BPO放送人権委員会、TBSテレビの「謝罪会見報道に対する申立て」事案で、人権侵害(名誉毀損)を認める「勧告」を公表
TBSテレビの情報バラエティー番組『アッコにおまかせ!』は2014年3月9日の放送で、佐村河内守氏が楽曲の代作問題で謝罪した記者会見を取り上げた。この放送について、佐村河内氏は「申立人の聴力に関して事実に反する放送であり、聴覚障害者を装って記者会見に臨んだかのような印象を与え、申立人の名誉を著しく侵害した」等として委員会に申し立てた。
これに対してTBSテレビは「申立人の聴覚障害についての検証と論評で、申立人に聴覚障害がないと断定したものではない。放送に申立書が指摘するような誤りはなく、申立人の名誉を傷つけたものではない」等と主張してきた。委員会は2015年11月17日に「委員会決定」を通知・公表し、「勧告」として申立人の名誉を毀損する人権侵害があったと言わざるをえないと判断した。
決定の概要は以下の通り。
■ 委員会決定の全文はこちら
http://www.bpo.gr.jp/?p=8346&meta_key=2015
委員会はまず、本件放送によってどのような事実が摘示されたかについて、申立人の指摘する問題点を中心に、以下の検討を行った。①謝罪会見の際に申立人が配布した聴力に関する診断書に記載された検査結果について、本件放送が客観的な検査については十分に言及せず、むしろ自己申告制の検査であることを強調するなどして、一般視聴者に対し、診断書の検査結果の信頼性が低いという印象を与えた。②アナウンサーが「普通の会話は完全に聞こえる」との説明を行い、申立人には健常者と同等あるいはそれに近い聴力があるとの印象を与えたが、その説明は不適切であった。③本件放送が紹介した専門家の所見のうち、「通常の会話は比較的よく聞こえているはず」とする部分は、②の印象を裏付け強化するものであり、詐聴の可能性を指摘する部分は、①と同様、検査結果の信頼性が低いことを印象付ける。④「普通に会話が成立」というナレーションとテロップが付されて放送された本件謝罪会見のVTR部分は、申立人が謝罪会見の際、手話通訳なしに会話を交わすことが可能であったという事実を端的に摘示するものである。

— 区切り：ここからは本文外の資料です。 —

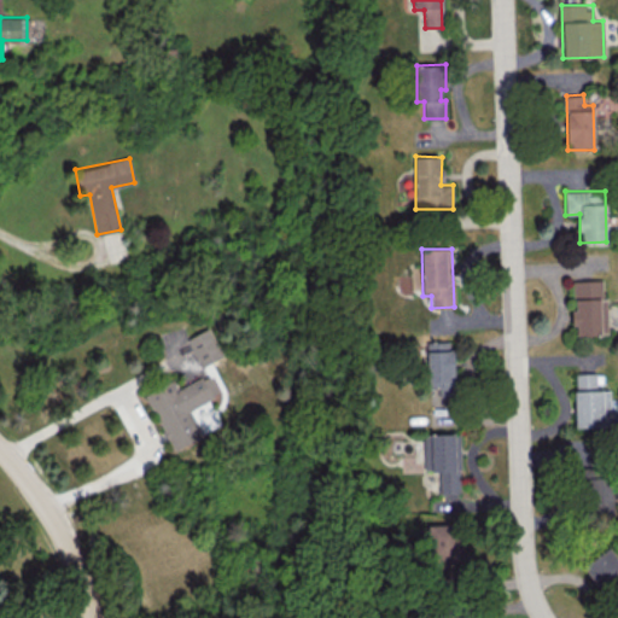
[(606,333),(605,279),(573,280),(575,308),(571,308),(571,326),(577,326),(577,334),(606,333)]
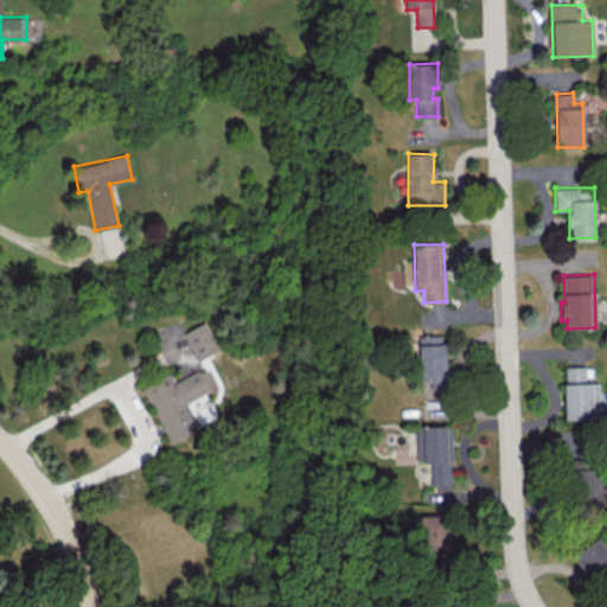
[(218,350),(206,321),(185,331),(197,359),(218,350)]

以上、④を中心としつつ、①から③をも総合して一般の視聴者の普通の注意と視聴の仕方を基準として判断すれば、本件放送において「申立人は、手話通訳も介さずに記者と普通に会話が成立していたのだから、健常者と同等の聴力を有していたのに、当該謝罪会見では手話通訳を要する聴覚障害者であるかのように装い会見に臨んだ」という摘示事実が認められ、これは申立人の社会的評価を低下させ、その名誉を毀損する。
名誉を毀損するような放送であっても、放送によって摘示された事実が公共の利害に関わり、かつ、主として公益目的によるものであって、当該事実が真実であるか又は真実と信じることについて相当の理由がある場合には、結論的には名誉毀損には当たらない。この点について、本件摘示事実については公共性があり、また、本件放送3には公益目的があったと言えるが、TBSによる真実性の立証はない。さらに、相当性については、上記④に関し、放送されたVTR部分に先立つやり取りを踏まえた対応にすぎない可能性が十分にあり、また、謝罪会見を取材していたスタッフはこのようなやり取りについては承知していたはずであること、等から相当性も認められない。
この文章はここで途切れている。